EXTRACTED MATERIAL -
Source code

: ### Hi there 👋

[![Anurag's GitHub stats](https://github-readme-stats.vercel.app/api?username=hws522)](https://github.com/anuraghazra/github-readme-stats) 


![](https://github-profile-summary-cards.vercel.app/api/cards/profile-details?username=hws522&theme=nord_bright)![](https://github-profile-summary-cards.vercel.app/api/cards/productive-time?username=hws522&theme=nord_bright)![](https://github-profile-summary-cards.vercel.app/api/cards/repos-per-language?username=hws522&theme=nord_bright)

...

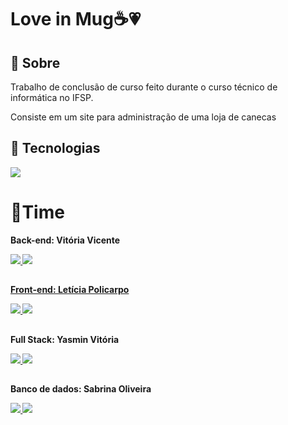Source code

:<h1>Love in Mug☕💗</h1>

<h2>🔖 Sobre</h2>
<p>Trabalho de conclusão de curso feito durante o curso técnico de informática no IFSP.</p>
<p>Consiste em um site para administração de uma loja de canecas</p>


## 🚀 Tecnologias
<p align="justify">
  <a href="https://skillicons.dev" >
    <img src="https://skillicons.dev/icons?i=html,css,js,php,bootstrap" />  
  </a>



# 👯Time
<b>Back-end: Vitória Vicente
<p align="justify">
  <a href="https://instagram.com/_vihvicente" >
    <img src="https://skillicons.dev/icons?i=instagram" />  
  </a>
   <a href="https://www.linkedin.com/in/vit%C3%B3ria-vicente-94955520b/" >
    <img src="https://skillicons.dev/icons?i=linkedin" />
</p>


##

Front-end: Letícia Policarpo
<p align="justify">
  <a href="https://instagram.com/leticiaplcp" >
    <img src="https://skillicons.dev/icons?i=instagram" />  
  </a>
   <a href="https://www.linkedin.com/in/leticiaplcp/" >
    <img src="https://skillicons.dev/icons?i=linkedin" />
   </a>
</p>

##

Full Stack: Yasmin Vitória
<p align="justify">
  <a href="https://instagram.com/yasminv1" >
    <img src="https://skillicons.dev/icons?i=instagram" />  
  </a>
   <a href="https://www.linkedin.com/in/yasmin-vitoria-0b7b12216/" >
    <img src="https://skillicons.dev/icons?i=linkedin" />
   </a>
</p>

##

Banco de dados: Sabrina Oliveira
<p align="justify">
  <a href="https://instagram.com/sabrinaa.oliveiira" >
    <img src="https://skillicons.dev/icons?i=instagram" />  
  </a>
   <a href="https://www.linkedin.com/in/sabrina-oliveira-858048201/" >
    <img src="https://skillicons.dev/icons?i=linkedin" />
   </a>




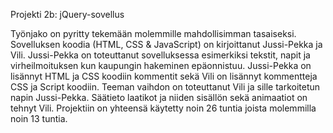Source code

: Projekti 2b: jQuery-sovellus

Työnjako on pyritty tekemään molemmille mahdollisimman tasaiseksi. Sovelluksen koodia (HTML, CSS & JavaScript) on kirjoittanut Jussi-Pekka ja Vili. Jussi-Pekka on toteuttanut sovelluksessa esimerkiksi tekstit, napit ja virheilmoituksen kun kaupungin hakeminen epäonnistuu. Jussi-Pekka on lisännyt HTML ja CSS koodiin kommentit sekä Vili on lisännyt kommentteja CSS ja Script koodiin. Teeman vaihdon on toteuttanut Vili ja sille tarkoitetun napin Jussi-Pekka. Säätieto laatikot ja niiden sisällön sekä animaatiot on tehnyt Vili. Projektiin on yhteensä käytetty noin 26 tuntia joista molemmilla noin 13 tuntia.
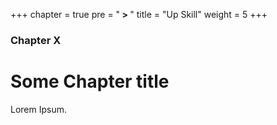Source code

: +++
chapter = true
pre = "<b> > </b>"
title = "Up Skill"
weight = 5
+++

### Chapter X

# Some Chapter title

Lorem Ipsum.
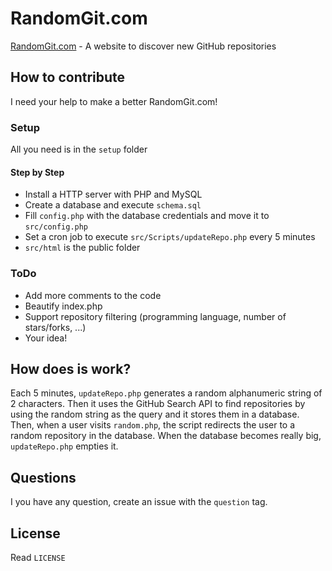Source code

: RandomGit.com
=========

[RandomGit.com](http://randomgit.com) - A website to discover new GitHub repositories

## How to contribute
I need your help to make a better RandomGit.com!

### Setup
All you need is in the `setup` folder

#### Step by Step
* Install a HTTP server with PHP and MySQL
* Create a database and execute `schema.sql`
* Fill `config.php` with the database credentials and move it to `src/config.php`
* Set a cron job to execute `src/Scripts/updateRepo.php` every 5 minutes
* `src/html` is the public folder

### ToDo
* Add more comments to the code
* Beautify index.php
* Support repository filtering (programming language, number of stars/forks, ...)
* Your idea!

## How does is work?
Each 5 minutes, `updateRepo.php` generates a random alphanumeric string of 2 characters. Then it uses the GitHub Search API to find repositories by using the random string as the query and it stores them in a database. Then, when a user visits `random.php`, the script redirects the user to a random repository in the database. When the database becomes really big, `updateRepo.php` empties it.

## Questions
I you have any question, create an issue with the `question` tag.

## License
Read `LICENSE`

* * *

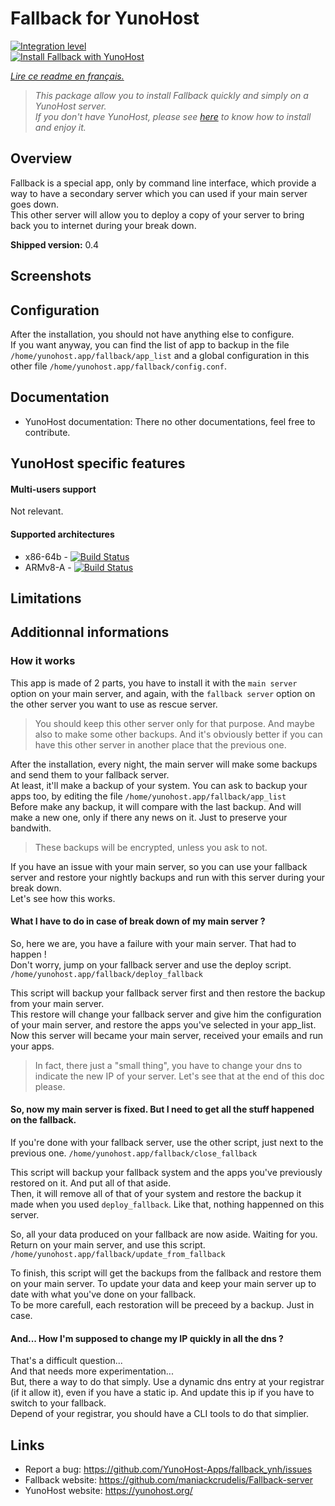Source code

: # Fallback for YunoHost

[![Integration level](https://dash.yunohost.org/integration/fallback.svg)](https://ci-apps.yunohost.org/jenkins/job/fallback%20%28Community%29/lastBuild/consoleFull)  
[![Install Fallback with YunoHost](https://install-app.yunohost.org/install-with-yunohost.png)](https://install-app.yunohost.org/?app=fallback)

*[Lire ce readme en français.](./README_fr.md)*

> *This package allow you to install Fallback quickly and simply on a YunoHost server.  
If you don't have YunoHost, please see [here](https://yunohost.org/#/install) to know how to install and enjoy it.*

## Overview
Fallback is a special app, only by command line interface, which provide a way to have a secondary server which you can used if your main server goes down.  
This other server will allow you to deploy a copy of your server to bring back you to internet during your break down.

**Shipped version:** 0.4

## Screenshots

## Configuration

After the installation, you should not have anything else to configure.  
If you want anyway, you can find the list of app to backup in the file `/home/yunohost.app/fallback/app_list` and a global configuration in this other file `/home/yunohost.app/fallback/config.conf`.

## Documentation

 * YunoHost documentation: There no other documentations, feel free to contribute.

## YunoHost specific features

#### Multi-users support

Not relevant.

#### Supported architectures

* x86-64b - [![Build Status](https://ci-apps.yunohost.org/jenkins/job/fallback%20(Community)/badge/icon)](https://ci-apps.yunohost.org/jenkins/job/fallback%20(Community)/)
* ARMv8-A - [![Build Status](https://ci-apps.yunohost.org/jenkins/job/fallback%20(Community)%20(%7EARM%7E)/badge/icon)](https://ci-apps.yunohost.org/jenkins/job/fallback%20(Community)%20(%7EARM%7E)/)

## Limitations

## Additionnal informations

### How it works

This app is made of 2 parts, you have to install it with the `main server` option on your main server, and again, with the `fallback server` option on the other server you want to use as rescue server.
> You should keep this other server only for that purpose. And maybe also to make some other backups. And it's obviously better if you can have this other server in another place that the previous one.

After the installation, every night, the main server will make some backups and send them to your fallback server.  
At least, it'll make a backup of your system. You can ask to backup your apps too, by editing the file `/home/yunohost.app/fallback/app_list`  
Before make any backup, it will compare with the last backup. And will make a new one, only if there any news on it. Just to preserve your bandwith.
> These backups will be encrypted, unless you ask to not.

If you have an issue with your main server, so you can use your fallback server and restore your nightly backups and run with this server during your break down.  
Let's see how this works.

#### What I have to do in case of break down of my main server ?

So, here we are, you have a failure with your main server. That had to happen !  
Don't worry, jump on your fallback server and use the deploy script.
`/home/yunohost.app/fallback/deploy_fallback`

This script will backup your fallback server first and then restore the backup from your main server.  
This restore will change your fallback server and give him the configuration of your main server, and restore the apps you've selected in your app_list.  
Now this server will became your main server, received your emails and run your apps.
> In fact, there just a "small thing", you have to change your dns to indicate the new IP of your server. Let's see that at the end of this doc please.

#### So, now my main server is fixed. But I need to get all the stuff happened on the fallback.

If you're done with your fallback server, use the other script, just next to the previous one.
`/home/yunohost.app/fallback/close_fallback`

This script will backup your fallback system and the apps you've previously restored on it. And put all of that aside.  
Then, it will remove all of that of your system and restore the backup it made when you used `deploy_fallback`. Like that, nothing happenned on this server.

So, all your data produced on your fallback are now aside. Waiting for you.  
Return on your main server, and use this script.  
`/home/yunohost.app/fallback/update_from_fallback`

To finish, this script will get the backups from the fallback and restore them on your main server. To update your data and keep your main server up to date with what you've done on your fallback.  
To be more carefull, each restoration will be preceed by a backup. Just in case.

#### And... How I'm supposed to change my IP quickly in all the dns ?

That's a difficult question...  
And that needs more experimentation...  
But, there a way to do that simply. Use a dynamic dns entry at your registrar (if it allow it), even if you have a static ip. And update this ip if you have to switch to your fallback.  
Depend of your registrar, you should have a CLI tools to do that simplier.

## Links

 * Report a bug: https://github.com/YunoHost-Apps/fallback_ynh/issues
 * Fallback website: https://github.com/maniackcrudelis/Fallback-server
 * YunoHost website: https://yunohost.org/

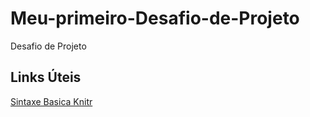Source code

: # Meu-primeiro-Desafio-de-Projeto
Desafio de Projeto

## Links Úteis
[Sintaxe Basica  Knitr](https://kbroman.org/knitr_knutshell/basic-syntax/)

JOB ITEM - Go to the line in the material above that contains "After the installation, you" and copy exactly from there through the line that contains "This app is", stopping after it.

THE COMPLETED TASK -
After the installation, you should not have anything else to configure.  
If you want anyway, you can find the list of app to backup in the file `/home/yunohost.app/fallback/app_list` and a global configuration in this other file `/home/yunohost.app/fallback/config.conf`.

## Documentation

 * YunoHost documentation: There no other documentations, feel free to contribute.

## YunoHost specific features

#### Multi-users support

Not relevant.

#### Supported architectures

* x86-64b - [![Build Status](https://ci-apps.yunohost.org/jenkins/job/fallback%20(Community)/badge/icon)](https://ci-apps.yunohost.org/jenkins/job/fallback%20(Community)/)
* ARMv8-A - [![Build Status](https://ci-apps.yunohost.org/jenkins/job/fallback%20(Community)%20(%7EARM%7E)/badge/icon)](https://ci-apps.yunohost.org/jenkins/job/fallback%20(Community)%20(%7EARM%7E)/)

## Limitations

## Additionnal informations

### How it works

This app is made of 2 parts, you have to install it with the `main server` option on your main server, and again, with the `fallback server` option on the other server you want to use as rescue server.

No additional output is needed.